BEGIN GIVEN ENTRIES

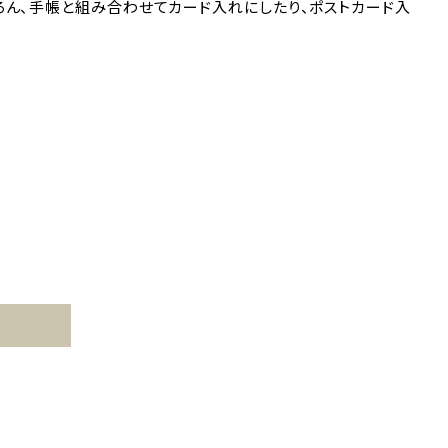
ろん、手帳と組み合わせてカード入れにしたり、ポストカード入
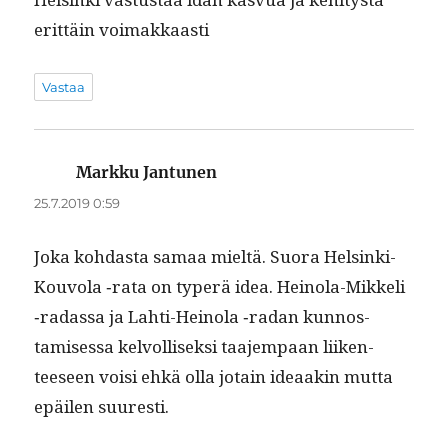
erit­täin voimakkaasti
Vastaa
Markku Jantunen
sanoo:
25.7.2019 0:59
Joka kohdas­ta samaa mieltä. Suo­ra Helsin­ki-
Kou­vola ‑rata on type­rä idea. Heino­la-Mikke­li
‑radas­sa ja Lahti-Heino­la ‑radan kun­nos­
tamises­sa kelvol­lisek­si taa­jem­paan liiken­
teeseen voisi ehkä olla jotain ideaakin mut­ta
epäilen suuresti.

END GIVEN ENTRIES
BEGIN GIVEN ENTRIES

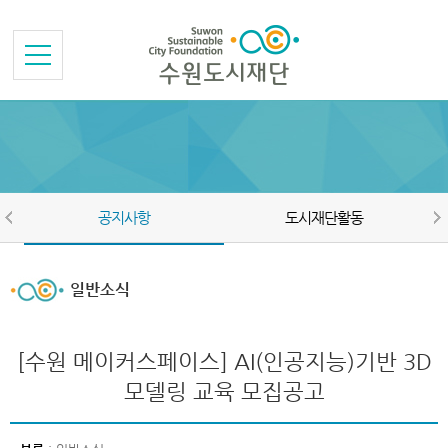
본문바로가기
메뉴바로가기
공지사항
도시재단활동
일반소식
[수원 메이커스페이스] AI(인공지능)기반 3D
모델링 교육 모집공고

END GIVEN ENTRIES

• _WORK INSTRUCTION_:
From the records above, copy every line that includes the word "Heino".

• _ANSWER SECTION_:
Kou­vola ‑rata on type­rä idea. Heino­la-Mikke­li
‑radas­sa ja Lahti-Heino­la ‑radan kun­nos­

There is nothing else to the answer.